Mü’min, bereketli toprak gibidir, yağan yağmuru emer ve etrafının yemyeşil gümrah olması için vesilelerle doludur. Hayata bakışı, yürüyüşü, tepkileri ile bir mü’min Rahmanî esintilerin, peygamberî davranışların en mükemmel timsalidir.
Mü’min, hayatın bir imtihan olduğunu peşinen kabul eden kişidir. Bilir ki, her nimet şükür, her musibet sabır ister.
Hayatın lezzetleri olduğu gibi acıları da vardır. Bu yolda düzlükler olduğu gibi yokuşlar ve inişler de vardır.
Hastalık-sağlık, gençlik-yaşlılık, hürriyet-esaret, zenginlik-fakirlik halleri imtihan terazilerinin kefelerini oluşturur. Bazen işler hep rast gider. Siz istemeseniz de işleriniz yolunu bulur, ummadığınız yerlerden imkanlar ve fırsatlar sizi kuşatır.
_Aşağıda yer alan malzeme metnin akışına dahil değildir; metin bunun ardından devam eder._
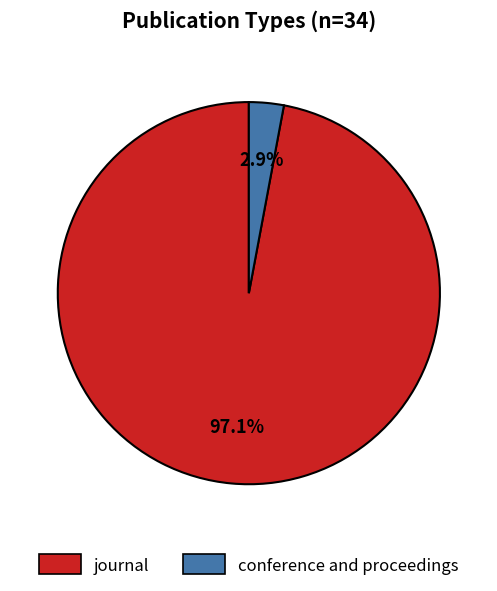

Which slice is the smallest?

conference and proceedings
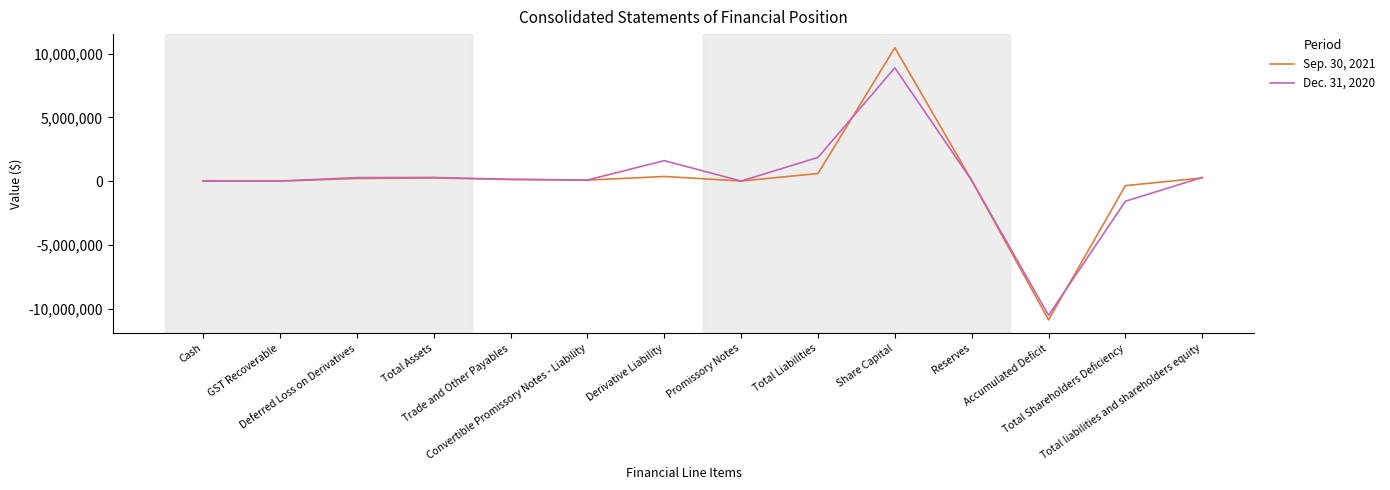

Which label corresponds to the largest value in the chart?

Share Capital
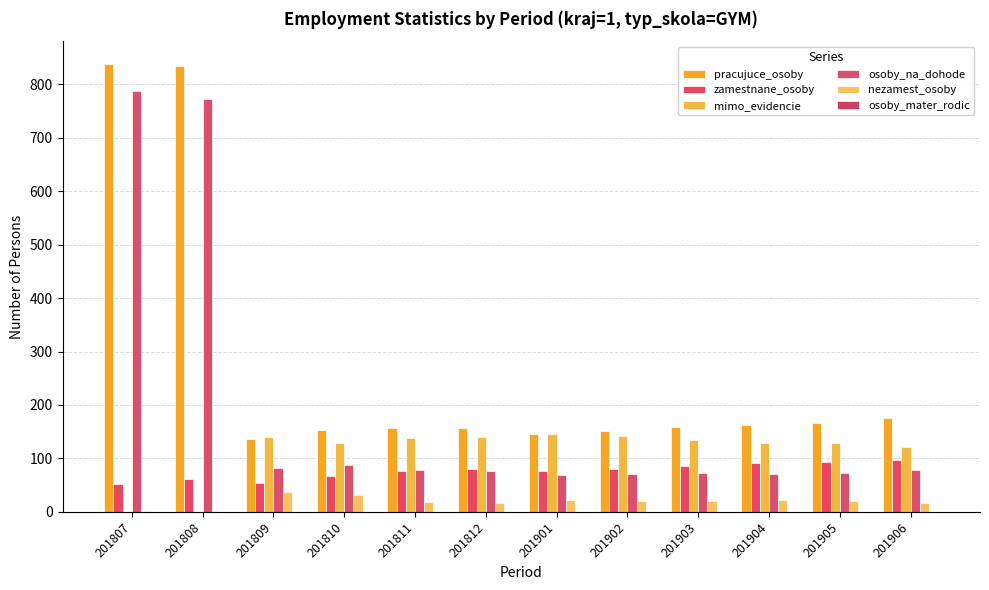

The value of mimo_evidencie at 201902 is 205. True or false?

False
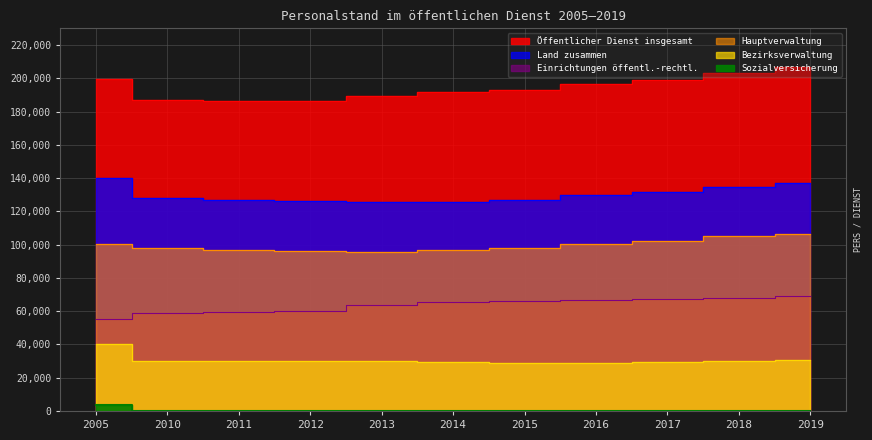

How many categories are shown in the chart?

11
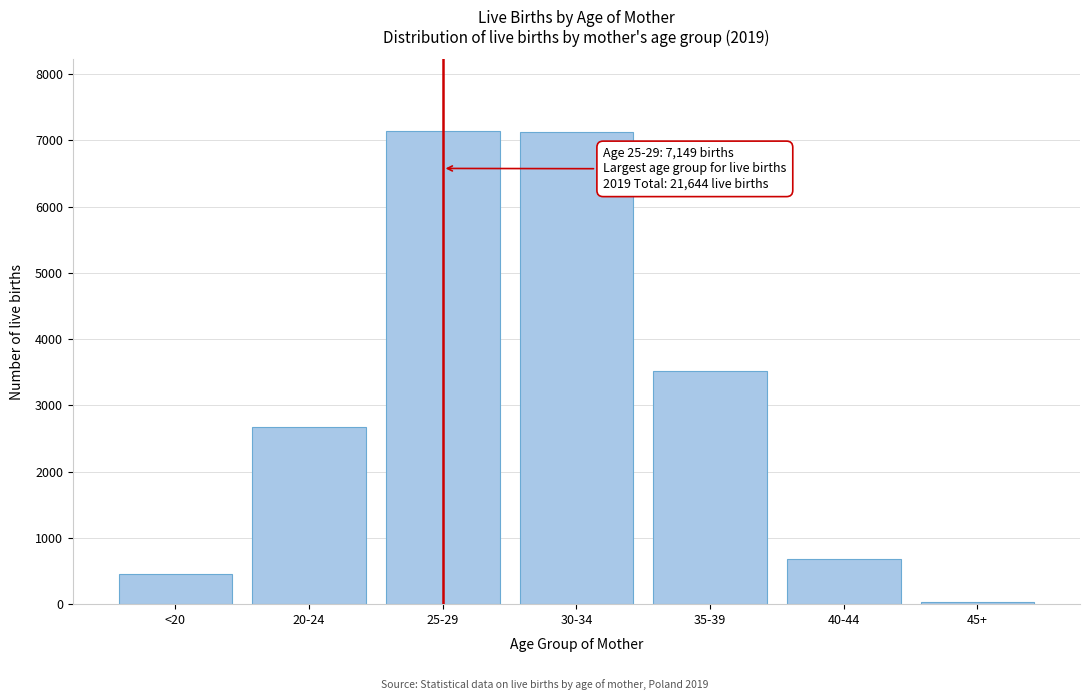

Is it true that the value at 30-34 is 7128?

True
İşte mü’min o an şükür secdelerine kapanır ve “küfran-ı nimet”e düşüp de isyan edenlerden olmaktan korkar. Yine, bir musibet anında hemen kendini toparlayıp, “Bu da geçer Yâ Hû” deyip, musibeti göndereni, kendisini imtihan edeni, bu musibetteki şahsi hatalarını düşünür teselli bulur.